**ABOUT THIS EXERCISE**
Among the lines of the data, copy those that hold "which".

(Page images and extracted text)
"""

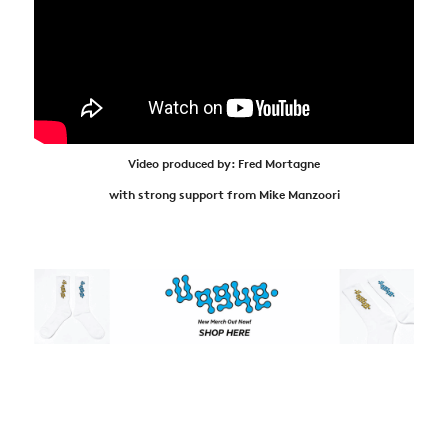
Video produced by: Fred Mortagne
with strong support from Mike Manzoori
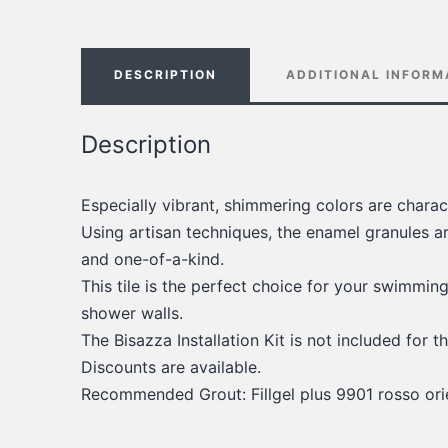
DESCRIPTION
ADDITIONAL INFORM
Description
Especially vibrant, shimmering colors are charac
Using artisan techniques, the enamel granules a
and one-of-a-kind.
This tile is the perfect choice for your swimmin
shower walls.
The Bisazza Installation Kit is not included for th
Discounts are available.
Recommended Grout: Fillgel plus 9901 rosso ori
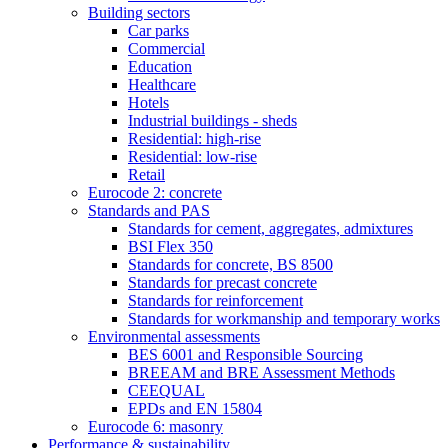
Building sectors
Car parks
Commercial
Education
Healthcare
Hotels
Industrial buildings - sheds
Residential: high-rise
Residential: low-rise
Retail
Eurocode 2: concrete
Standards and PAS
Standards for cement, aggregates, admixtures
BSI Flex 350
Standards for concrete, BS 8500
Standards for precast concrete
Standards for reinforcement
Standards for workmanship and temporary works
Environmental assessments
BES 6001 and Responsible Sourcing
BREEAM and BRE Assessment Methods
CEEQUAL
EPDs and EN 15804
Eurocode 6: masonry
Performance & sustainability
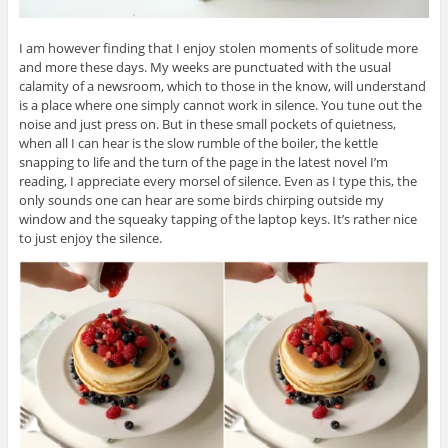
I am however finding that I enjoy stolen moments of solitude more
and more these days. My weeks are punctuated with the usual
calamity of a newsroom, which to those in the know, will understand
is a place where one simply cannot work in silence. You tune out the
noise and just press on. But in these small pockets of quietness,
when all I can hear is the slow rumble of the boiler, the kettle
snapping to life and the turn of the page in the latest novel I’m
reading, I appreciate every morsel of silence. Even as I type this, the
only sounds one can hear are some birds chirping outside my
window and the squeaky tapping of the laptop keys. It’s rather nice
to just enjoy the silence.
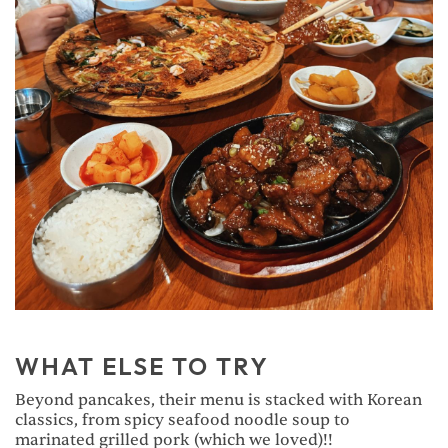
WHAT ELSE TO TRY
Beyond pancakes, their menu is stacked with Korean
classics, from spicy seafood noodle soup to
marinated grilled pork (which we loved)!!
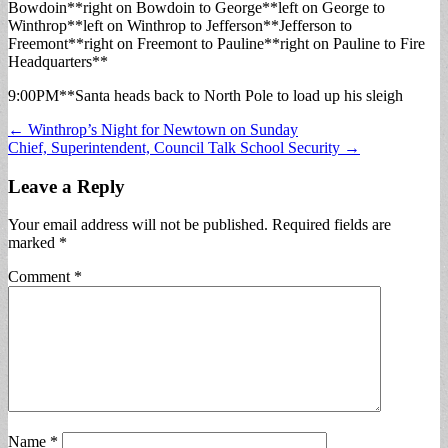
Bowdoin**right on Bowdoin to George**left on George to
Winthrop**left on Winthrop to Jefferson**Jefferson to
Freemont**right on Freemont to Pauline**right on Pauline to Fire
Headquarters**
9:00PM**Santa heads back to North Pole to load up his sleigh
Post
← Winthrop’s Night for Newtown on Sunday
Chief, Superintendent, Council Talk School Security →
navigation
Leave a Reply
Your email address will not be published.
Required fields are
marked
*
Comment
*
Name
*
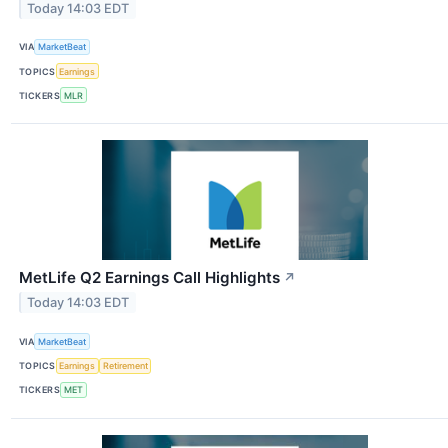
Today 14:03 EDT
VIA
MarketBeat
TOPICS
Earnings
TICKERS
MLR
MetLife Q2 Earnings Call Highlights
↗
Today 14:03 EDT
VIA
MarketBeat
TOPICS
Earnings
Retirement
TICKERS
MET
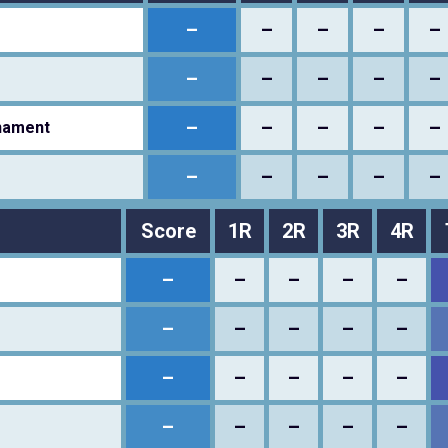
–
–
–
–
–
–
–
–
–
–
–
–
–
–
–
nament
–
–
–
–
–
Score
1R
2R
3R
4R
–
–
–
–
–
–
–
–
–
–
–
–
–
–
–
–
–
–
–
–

"""

**RESPONSE**
calamity of a newsroom, which to those in the know, will understand
marinated grilled pork (which we loved)!!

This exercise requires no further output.